Перед Прохором промелькнула картина посещения Крапивницких ранней весной... Обеденный стол, за ним Галя и мать, на столе три прибора. Замешательство старой Крапивницкой, вызванное его приходом. Теперь все понятно. Поручик Крапивницкий был там. Но почему умолчала об этом Галя?

Как бы угадывая мысли Прохора, Красиков сказал:

– Винить Галю не надо. Ясно, что ее братец не так уж глуп, чтобы выкладывать на второй или третий день приезда свое политическое кредо, хотя бы и перед сестрой. Нет, я Гале верю. Она идет с нами одной дорогой, – произнес он убежденно.

Прохор благодарно посмотрел на Красикова и, пожав ему крепко руку, шагнул к дверям.
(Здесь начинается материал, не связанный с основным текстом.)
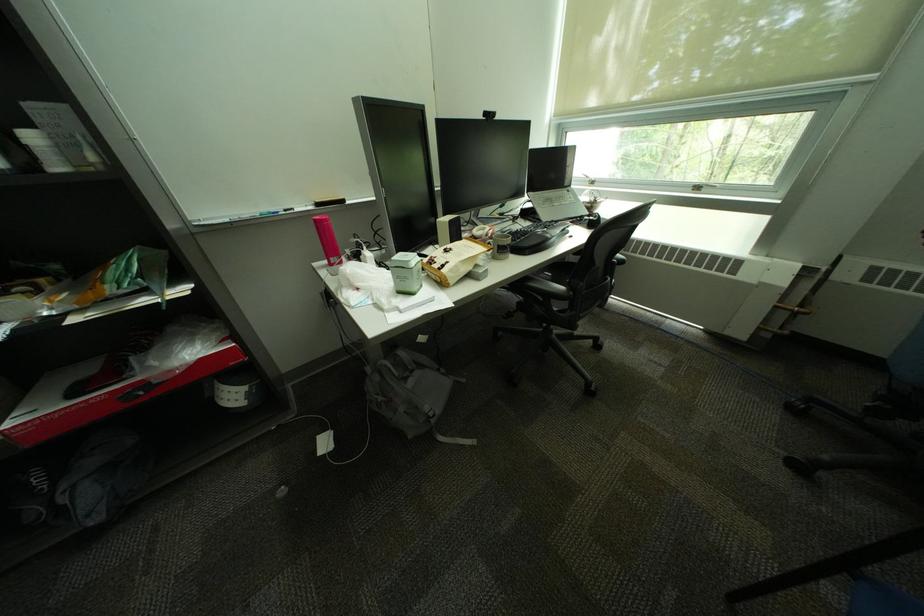
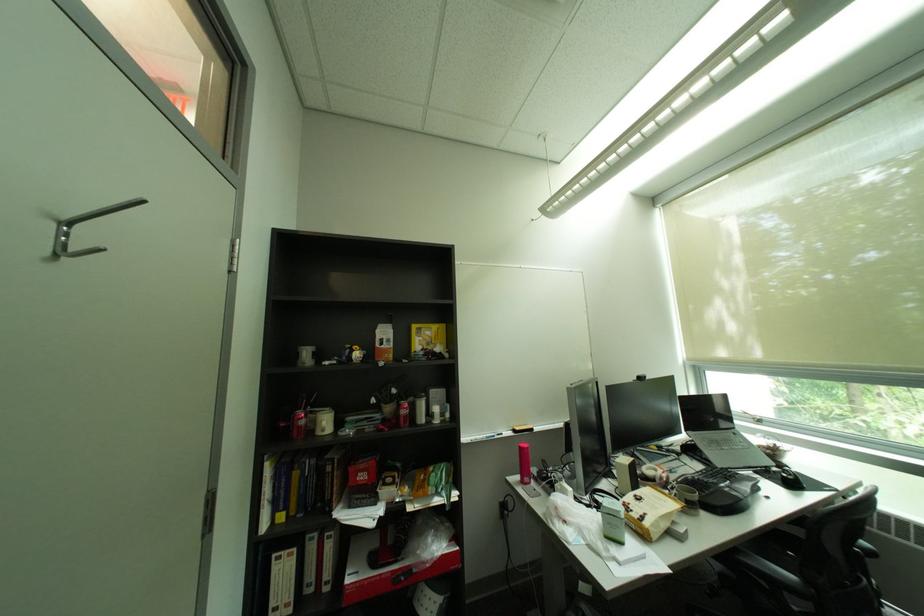
The point at (591,217) is marked in the first image. Where is the corresponding point in the second image?

(777, 468)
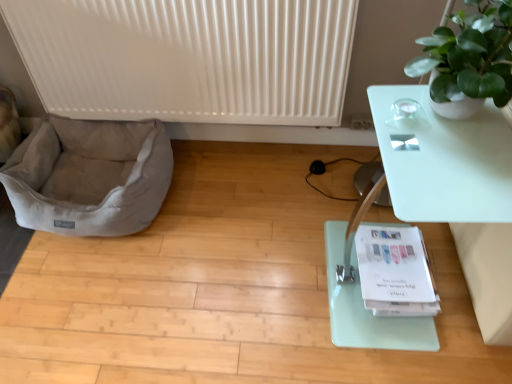
At what (x,y) coordinates should I click in order to perform the action: click on free space above transparent glass table at right (from a real-world perspective). Please return your answer as a coordinate pair (x, y). This screenshot has width=512, height=384. Looking at the image, I should click on (444, 145).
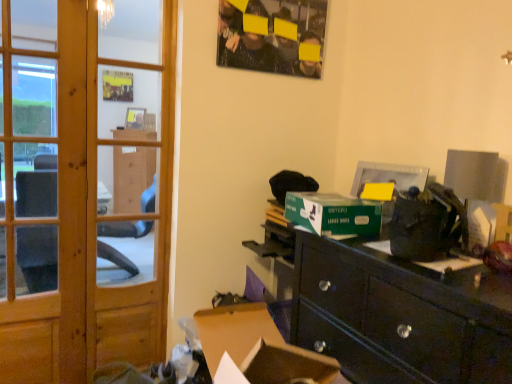
Identify the location of green cardboard box at center. The image size is (512, 384). (334, 215).

Based on their positions, is wooden door at left located to the left or right of wooden screen door at left?

wooden door at left is positioned on wooden screen door at left's left side.

Measure the distance between wooden door at left and wooden screen door at left.

wooden door at left is 3.48 feet away from wooden screen door at left.

Based on the photo, is wooden door at left far from wooden screen door at left?

wooden door at left is far away from wooden screen door at left.

From the image's perspective, which is below, wooden door at left or wooden screen door at left?

wooden door at left.

Is wooden screen door at left located outside brown cardboard box at lower center?

wooden screen door at left lies outside brown cardboard box at lower center's area.

Considering the positions of objects wooden screen door at left and brown cardboard box at lower center in the image provided, who is more to the left, wooden screen door at left or brown cardboard box at lower center?

wooden screen door at left.

Which is less distant, [134,354] or [220,342]?

Point [134,354].

Considering the sizes of objects wooden screen door at left and brown cardboard box at lower center in the image provided, who is taller, wooden screen door at left or brown cardboard box at lower center?

wooden screen door at left.

How distant is black glossy desk at lower right from wooden screen door at left?

black glossy desk at lower right is 2.05 meters away from wooden screen door at left.

From a real-world perspective, which object stands above the other?

wooden screen door at left, from a real-world perspective.

Is black glossy desk at lower right behind wooden screen door at left?

No.

Is black glossy desk at lower right next to wooden screen door at left?

They are not placed beside each other.

In the scene shown: Is black glossy desk at lower right looking in the opposite direction of wooden door at left?

No, black glossy desk at lower right's orientation is not away from wooden door at left.

Which is more to the left, black glossy desk at lower right or wooden door at left?

From the viewer's perspective, wooden door at left appears more on the left side.

Between point (464, 329) and point (170, 114), which one is positioned behind?

Positioned behind is point (170, 114).

Between black glossy desk at lower right and wooden door at left, which one has smaller width?

wooden door at left.

From the image's perspective, would you say wooden screen door at left is positioned over matte black poster at upper center?

Actually, wooden screen door at left appears below matte black poster at upper center in the image.

Measure the distance between wooden screen door at left and matte black poster at upper center.

wooden screen door at left is 1.73 meters from matte black poster at upper center.

Is wooden screen door at left bigger than matte black poster at upper center?

Indeed, wooden screen door at left has a larger size compared to matte black poster at upper center.

Is wooden screen door at left in front of or behind matte black poster at upper center in the image?

In the image, wooden screen door at left appears in front of matte black poster at upper center.

From the image's perspective, is brown cardboard box at lower center positioned above or below green cardboard box at center?

brown cardboard box at lower center is below green cardboard box at center.

Measure the distance from brown cardboard box at lower center to green cardboard box at center.

The distance of brown cardboard box at lower center from green cardboard box at center is 45.50 centimeters.

From the picture: Is brown cardboard box at lower center looking in the opposite direction of green cardboard box at center?

No.

Is black glossy desk at lower right inside the boundaries of brown cardboard box at lower center, or outside?

black glossy desk at lower right cannot be found inside brown cardboard box at lower center.

Where is `desk that appears on the right of brown cardboard box at lower center`? desk that appears on the right of brown cardboard box at lower center is located at coordinates (399, 317).

Consider the image. Relative to brown cardboard box at lower center, is black glossy desk at lower right in front or behind?

In the image, black glossy desk at lower right appears in front of brown cardboard box at lower center.

Is black glossy desk at lower right in contact with brown cardboard box at lower center?

black glossy desk at lower right is not next to brown cardboard box at lower center, and they're not touching.

This screenshot has width=512, height=384. Identify the location of door below the wooden screen door at left (from a real-world perspective). (84, 185).

Image resolution: width=512 pixels, height=384 pixels. Find the location of `screen door behind the brown cardboard box at lower center`. screen door behind the brown cardboard box at lower center is located at coordinates (133, 179).

From the picture: Which object lies further to the anchor point wooden screen door at left, black glossy desk at lower right or wooden door at left?

black glossy desk at lower right lies further to wooden screen door at left than the other object.

From the image, which object appears to be farther from matte black poster at upper center, wooden door at left or brown cardboard box at lower center?

The object further to matte black poster at upper center is brown cardboard box at lower center.

From the image, which object appears to be nearer to black glossy desk at lower right, wooden screen door at left or wooden door at left?

wooden door at left lies closer to black glossy desk at lower right than the other object.

Estimate the real-world distances between objects in this image. Which object is further from wooden screen door at left, wooden door at left or brown cardboard box at lower center?

Based on the image, brown cardboard box at lower center appears to be further to wooden screen door at left.

Looking at the image, which one is located further to wooden screen door at left, brown cardboard box at lower center or black glossy desk at lower right?

Among the two, black glossy desk at lower right is located further to wooden screen door at left.

When comparing their distances from brown cardboard box at lower center, does wooden door at left or green cardboard box at center seem further?

wooden door at left.

When comparing their distances from brown cardboard box at lower center, does wooden door at left or wooden screen door at left seem closer?

Among the two, wooden door at left is located nearer to brown cardboard box at lower center.

When comparing their distances from matte black poster at upper center, does brown cardboard box at lower center or wooden screen door at left seem closer?

brown cardboard box at lower center is closer to matte black poster at upper center.

The width and height of the screenshot is (512, 384). What are the coordinates of `screen door between matte black poster at upper center and green cardboard box at center vertically` in the screenshot? It's located at (133, 179).

In order to click on screen door between matte black poster at upper center and black glossy desk at lower right vertically in this screenshot , I will do `click(133, 179)`.

Identify the location of cardboard box between wooden screen door at left and black glossy desk at lower right. (334, 215).

Locate an element on the screen. Image resolution: width=512 pixels, height=384 pixels. computer desk between wooden door at left and green cardboard box at center in the horizontal direction is located at coordinates (249, 339).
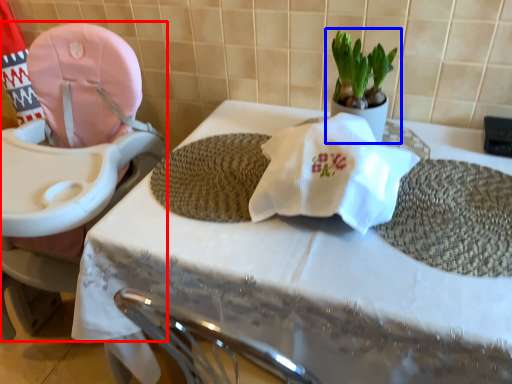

– Минутку, – в голосе Кирилла Панкратьевича прозвучала сердечная нотка. – Береги себя, Прохор. Может быть, не скоро увидимся. В самое пекло контрреволюции идешь. Дай поцелую на прощание. – Красиков с отеческой нежностью обнял Прохора. – Желаю тебе удачи. – Когда за Черепановым закрылась дверь, Красиков поднялся, подошел к окну и раскрыл створки. В раскрытое окно пахнуло предзимним холодком.